Please return each line of the data below that contains the word "maximum". Case counts.

--

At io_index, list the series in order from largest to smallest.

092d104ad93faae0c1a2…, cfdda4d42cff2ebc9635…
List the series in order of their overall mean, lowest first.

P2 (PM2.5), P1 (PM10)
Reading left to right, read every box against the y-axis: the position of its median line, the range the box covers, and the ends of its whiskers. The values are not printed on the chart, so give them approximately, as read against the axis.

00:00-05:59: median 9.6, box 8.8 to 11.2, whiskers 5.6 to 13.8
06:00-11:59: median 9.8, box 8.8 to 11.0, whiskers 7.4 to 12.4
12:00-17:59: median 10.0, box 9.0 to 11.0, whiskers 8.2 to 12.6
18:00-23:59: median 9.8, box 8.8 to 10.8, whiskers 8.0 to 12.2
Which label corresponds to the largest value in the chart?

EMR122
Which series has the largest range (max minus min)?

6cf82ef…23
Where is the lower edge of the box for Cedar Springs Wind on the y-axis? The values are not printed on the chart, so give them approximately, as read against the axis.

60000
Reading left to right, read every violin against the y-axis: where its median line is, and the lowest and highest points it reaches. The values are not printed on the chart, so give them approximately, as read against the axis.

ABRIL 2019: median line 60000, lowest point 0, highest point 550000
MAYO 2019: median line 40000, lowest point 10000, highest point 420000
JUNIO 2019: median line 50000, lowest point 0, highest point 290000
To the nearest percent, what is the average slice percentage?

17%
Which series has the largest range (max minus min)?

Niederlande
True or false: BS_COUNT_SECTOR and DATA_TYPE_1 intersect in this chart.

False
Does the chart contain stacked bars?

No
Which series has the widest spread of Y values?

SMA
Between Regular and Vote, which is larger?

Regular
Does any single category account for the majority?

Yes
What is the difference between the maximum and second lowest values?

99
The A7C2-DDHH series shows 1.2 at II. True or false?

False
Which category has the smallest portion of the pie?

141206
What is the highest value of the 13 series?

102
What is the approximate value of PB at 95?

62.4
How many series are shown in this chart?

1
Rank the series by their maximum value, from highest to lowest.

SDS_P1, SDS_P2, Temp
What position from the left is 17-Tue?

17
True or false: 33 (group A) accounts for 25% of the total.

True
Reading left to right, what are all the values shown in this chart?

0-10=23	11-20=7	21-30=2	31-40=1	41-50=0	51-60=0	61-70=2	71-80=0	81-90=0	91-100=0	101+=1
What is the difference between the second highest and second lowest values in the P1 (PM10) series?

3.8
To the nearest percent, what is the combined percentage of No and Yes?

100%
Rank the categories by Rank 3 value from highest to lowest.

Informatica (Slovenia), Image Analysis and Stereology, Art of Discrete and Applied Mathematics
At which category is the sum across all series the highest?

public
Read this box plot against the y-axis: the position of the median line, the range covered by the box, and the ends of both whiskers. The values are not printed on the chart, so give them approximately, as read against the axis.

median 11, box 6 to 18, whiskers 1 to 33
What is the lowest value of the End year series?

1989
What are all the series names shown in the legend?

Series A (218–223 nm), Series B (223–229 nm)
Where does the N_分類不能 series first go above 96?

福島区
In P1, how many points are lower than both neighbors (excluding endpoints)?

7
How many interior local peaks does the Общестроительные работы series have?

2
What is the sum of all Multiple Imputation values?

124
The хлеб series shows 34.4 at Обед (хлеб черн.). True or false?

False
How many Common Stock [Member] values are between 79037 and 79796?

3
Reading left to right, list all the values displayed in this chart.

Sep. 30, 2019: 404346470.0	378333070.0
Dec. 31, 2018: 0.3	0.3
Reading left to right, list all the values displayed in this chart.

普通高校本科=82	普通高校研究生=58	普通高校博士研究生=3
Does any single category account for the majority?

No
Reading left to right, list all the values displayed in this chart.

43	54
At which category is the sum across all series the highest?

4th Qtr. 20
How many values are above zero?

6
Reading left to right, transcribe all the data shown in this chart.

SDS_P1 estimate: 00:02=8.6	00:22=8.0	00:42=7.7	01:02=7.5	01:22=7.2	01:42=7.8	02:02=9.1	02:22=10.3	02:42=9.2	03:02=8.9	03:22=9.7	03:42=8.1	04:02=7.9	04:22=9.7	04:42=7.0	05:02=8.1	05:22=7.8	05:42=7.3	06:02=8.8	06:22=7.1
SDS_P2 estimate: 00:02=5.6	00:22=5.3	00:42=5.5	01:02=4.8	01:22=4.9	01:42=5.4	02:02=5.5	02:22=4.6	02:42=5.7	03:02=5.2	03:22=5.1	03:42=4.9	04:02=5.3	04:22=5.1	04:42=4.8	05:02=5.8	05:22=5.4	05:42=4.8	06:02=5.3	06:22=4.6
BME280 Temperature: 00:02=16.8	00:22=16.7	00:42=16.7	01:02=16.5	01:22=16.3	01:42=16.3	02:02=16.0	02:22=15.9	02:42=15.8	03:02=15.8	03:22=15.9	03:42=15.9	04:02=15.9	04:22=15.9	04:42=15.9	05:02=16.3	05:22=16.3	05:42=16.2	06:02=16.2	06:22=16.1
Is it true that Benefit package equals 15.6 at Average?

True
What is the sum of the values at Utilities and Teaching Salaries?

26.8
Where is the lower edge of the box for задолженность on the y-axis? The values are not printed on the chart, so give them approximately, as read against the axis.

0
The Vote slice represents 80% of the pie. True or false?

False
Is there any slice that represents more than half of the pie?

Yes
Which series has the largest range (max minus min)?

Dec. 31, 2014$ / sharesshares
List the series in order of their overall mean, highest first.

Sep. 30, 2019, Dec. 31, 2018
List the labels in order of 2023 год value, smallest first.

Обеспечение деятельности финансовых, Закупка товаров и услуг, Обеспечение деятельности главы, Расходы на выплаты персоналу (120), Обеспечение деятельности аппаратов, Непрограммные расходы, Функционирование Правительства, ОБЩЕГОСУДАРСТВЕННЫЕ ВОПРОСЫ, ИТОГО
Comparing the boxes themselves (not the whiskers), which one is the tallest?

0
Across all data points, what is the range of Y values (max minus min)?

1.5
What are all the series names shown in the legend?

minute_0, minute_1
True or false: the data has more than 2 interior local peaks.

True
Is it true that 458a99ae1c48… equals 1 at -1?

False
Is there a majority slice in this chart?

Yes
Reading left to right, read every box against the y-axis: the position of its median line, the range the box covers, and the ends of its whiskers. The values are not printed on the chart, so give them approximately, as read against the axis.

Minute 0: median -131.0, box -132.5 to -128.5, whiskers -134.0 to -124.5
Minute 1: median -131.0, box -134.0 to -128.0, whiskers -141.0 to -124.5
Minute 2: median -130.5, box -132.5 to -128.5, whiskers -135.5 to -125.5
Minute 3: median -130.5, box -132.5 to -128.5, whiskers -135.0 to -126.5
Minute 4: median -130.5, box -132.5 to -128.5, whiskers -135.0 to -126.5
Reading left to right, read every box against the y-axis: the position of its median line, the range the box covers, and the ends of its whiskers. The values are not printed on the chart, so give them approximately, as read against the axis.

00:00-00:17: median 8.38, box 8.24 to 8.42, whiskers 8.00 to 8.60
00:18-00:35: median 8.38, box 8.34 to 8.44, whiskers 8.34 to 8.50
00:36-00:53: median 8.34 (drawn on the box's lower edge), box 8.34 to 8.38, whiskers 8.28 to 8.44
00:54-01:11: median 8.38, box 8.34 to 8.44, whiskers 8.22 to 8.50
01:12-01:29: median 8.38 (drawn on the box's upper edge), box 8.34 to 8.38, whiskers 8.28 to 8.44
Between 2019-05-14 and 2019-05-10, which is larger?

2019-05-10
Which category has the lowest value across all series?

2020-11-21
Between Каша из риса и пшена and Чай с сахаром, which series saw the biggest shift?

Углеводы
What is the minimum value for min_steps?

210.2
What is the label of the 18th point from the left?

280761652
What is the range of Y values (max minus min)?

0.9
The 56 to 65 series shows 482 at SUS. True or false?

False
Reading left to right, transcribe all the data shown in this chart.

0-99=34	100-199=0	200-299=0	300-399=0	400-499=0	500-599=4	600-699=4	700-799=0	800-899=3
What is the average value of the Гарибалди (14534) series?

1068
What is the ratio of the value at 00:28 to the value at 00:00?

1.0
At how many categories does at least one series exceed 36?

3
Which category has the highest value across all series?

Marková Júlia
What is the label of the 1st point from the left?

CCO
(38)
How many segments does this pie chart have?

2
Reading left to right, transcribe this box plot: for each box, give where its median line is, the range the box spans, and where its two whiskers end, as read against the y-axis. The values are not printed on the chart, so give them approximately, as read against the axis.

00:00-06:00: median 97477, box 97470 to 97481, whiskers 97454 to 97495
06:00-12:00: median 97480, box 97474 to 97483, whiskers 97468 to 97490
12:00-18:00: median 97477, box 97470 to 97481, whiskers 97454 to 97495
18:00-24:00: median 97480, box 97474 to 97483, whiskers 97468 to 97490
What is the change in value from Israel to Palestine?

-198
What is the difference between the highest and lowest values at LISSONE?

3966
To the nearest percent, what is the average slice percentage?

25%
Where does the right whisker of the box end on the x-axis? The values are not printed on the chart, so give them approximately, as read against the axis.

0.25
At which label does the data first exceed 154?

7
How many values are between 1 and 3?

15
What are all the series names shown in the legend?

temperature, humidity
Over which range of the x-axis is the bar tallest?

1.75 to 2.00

--

EXERCISE SOLUTION:
What is the difference between the maximum and second lowest values?
Rank the series by their maximum value, from highest to lowest.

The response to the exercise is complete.